The lockdowns themselves were also responsible for creating shortages. Manufacturing plants, shipping companies, and the like were initially caught up in the lockdowns. When governors discovered their errors, they adjusted orders to allow “essential” businesses to remain open. But these firms still had trouble ramping up production because many of their suppliers, who were designated non-essential, remained closed. Firms faced extremely inelastic supply curves simply because the governments effectively forbade them from increasing production. US manufacturing output plummeted almost 15 percent during the initial lockdowns, and would take until mid-2021 to return to the pre-lockdown level.

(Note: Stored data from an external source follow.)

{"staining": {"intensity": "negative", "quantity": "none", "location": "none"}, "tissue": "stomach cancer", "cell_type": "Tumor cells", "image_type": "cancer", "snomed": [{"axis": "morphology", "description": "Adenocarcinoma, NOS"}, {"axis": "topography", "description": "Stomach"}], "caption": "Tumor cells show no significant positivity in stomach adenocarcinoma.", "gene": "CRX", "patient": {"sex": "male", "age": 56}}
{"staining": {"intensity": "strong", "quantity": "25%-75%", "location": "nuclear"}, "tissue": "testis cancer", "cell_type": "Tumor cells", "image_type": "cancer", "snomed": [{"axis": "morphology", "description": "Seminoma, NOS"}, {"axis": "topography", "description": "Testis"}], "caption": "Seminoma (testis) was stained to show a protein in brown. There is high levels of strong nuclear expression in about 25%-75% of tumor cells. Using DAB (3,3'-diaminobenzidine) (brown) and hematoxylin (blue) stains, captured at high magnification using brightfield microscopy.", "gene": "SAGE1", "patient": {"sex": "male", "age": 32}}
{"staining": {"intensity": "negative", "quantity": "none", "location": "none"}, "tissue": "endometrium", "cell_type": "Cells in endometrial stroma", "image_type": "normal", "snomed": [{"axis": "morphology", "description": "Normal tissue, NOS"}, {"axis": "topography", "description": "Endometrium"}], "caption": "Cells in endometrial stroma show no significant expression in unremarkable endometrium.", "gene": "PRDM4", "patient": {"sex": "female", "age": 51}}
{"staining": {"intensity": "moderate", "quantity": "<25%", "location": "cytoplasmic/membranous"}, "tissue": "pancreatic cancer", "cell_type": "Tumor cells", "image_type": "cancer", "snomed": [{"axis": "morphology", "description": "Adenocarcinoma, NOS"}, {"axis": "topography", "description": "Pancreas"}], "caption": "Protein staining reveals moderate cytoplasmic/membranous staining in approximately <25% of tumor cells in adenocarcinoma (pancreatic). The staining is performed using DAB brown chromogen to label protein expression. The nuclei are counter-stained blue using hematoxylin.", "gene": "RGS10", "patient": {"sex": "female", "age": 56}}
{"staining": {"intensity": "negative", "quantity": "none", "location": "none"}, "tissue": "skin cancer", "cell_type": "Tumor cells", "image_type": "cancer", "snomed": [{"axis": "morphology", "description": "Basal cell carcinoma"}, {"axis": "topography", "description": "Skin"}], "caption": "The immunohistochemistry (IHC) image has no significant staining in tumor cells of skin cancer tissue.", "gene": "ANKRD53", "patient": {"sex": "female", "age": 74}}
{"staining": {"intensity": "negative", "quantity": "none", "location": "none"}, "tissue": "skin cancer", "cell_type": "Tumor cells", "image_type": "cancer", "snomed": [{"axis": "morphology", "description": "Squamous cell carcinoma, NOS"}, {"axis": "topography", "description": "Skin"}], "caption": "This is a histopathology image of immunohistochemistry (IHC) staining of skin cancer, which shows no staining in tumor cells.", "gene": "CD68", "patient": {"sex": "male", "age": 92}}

Status Quo versus State of Nature
Government actions such as price gouging legislation, seizure of goods, and lockdowns explain shortages of goods. These actions took place not just in the United States, but around the world. Even if protectionism can make supply chains more robust, lockdowns still would have caused the disruptions they did. To blame COVID shortages and disruptions on free trade is to make a crucial analytical error: It is to confuse the status quo with the state of nature.
There are two general ways to analyze a situation. The most common is what I like to call “state of nature” reasoning. The name invokes Hobbes in the pre-governmental world. No law, properly speaking, exists. In this pre-constitutional stage, each individual is an island unto himself, and there are no institutions to restrict his behavior. Nothing influences outcomes except the forces of nature. Many economics textbooks present economic models in this way. It is a useful pedagogical tool; we want to understand how prices would emerge in equilibrium if there were nothing pushing on them but the natural forces of supply and demand. But state of nature reasoning becomes limited once applied to the real world. State of nature reasoning is helpful to guide our thinking about the real world, but it should not be used exclusively to analyze the real world.
To understand how events happen in the real world, we need what I call “status quo” reasoning. Events do not happen in a vacuum but under the shadow of the law. Consequently, we need to understand the effects these institutions, policies, laws, and legislation have as they can have effects counter to what state of nature reasoning implies. In his famous 1960 paper The Problem of Social Cost, for example, Ronald Coase discusses how currently-existing rights indicate a tax on externalities may be inefficient if one is not very careful about applying it (indeed, the tax may be prima facie inefficient!). Economist John Nye discusses how failure to take into account the status quo leads to overestimating of the social costs of an externality, and thus estimates of corrective taxes are too high.
Protectionists make the mistake of applying state of nature reasoning when status quo reasoning is necessary. By not understanding the causes of the disruptions during the pandemic, protectionists advocate for policies that would ultimately make supply chains, and consequently the US economy, more vulnerable. To shore up supply chains, we need more trade with fewer barriers and less governmental intervention in the economy. Industrial planning and protectionism will make the economy more fragile.